=== DIRECTIONS ===
Rewrite the source text of every entry below, replacing each occurrence of "Restschuld" with "Restdarlehen" and changing nothing else. Leave the pictures out of your answer.

(Beginning of INFORMATION PROVIDED)

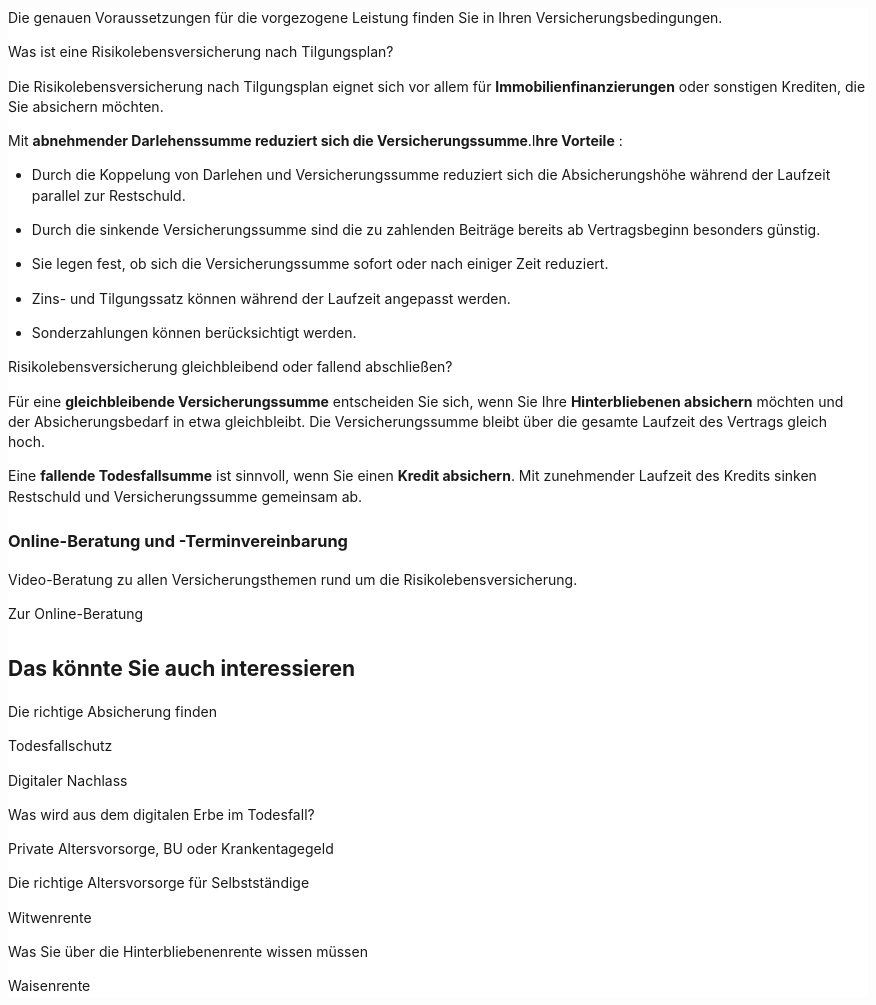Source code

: Die genauen Voraussetzungen für die vorgezogene Leistung finden Sie in Ihren
Versicherungsbedingungen.

Was ist eine Risiko­lebens­versicherung nach Tilgungsplan?

Die Risikolebensversicherung nach Tilgungsplan eignet sich vor allem für
**Immobilienfinanzierungen** oder sonstigen Krediten, die Sie absichern
möchten.

Mit **abnehmender Darlehenssumme reduziert sich die
Versicherungssumme**.I**hre Vorteile** :

  * Durch die Koppelung von Darlehen und Versicherungssumme reduziert sich die Absicherungshöhe während der Laufzeit parallel zur Restschuld.  

  * Durch die sinkende Versicherungssumme sind die zu zahlenden Beiträge bereits ab Vertragsbeginn besonders günstig.
  * Sie legen fest, ob sich die Versicherungssumme sofort oder nach einiger Zeit reduziert.
  * Zins- und Tilgungssatz können während der Laufzeit angepasst werden.
  * Sonderzahlungen können berücksichtigt werden.

Risiko­lebens­versicherung gleichbleibend oder fallend abschließen?

Für eine **gleichbleibende Versicherungssumme** entscheiden Sie sich, wenn Sie
Ihre **Hinterbliebenen absichern** möchten und der Absicherungsbedarf in etwa
gleichbleibt. Die Versicherungssumme bleibt über die gesamte Laufzeit des
Vertrags gleich hoch.

Eine **fallende Todesfallsumme** ist sinnvoll, wenn Sie einen **Kredit
absichern**. Mit zunehmender Laufzeit des Kredits sinken Restschuld und
Versicherungssumme gemeinsam ab.

### **Online-Beratung und -Terminvereinbarung**

Video-Beratung zu allen Versicherungsthemen rund um die
Risikolebensversicherung.  

Zur Online-Beratung

## Das könnte Sie auch interessieren

Die richtige Absicherung finden

Todesfallschutz

Digitaler Nachlass

Was wird aus dem digitalen Erbe im Todesfall?

Private Altersvorsorge, BU oder Krankentagegeld

Die richtige Altersvorsorge für Selbstständige

Witwenrente

Was Sie über die Hinterbliebenenrente wissen müssen

Waisenrente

(End of INFORMATION PROVIDED)

=== ANSWER AREA ===
Source code

: Die genauen Voraussetzungen für die vorgezogene Leistung finden Sie in Ihren
Versicherungsbedingungen.

Was ist eine Risiko­lebens­versicherung nach Tilgungsplan?

Die Risikolebensversicherung nach Tilgungsplan eignet sich vor allem für
**Immobilienfinanzierungen** oder sonstigen Krediten, die Sie absichern
möchten.

Mit **abnehmender Darlehenssumme reduziert sich die
Versicherungssumme**.I**hre Vorteile** :

  * Durch die Koppelung von Darlehen und Versicherungssumme reduziert sich die Absicherungshöhe während der Laufzeit parallel zur Restdarlehen.  

  * Durch die sinkende Versicherungssumme sind die zu zahlenden Beiträge bereits ab Vertragsbeginn besonders günstig.
  * Sie legen fest, ob sich die Versicherungssumme sofort oder nach einiger Zeit reduziert.
  * Zins- und Tilgungssatz können während der Laufzeit angepasst werden.
  * Sonderzahlungen können berücksichtigt werden.

Risiko­lebens­versicherung gleichbleibend oder fallend abschließen?

Für eine **gleichbleibende Versicherungssumme** entscheiden Sie sich, wenn Sie
Ihre **Hinterbliebenen absichern** möchten und der Absicherungsbedarf in etwa
gleichbleibt. Die Versicherungssumme bleibt über die gesamte Laufzeit des
Vertrags gleich hoch.

Eine **fallende Todesfallsumme** ist sinnvoll, wenn Sie einen **Kredit
absichern**. Mit zunehmender Laufzeit des Kredits sinken Restdarlehen und
Versicherungssumme gemeinsam ab.

### **Online-Beratung und -Terminvereinbarung**

Video-Beratung zu allen Versicherungsthemen rund um die
Risikolebensversicherung.  

Zur Online-Beratung

## Das könnte Sie auch interessieren

Die richtige Absicherung finden

Todesfallschutz

Digitaler Nachlass

Was wird aus dem digitalen Erbe im Todesfall?

Private Altersvorsorge, BU oder Krankentagegeld

Die richtige Altersvorsorge für Selbstständige

Witwenrente

Was Sie über die Hinterbliebenenrente wissen müssen

Waisenrente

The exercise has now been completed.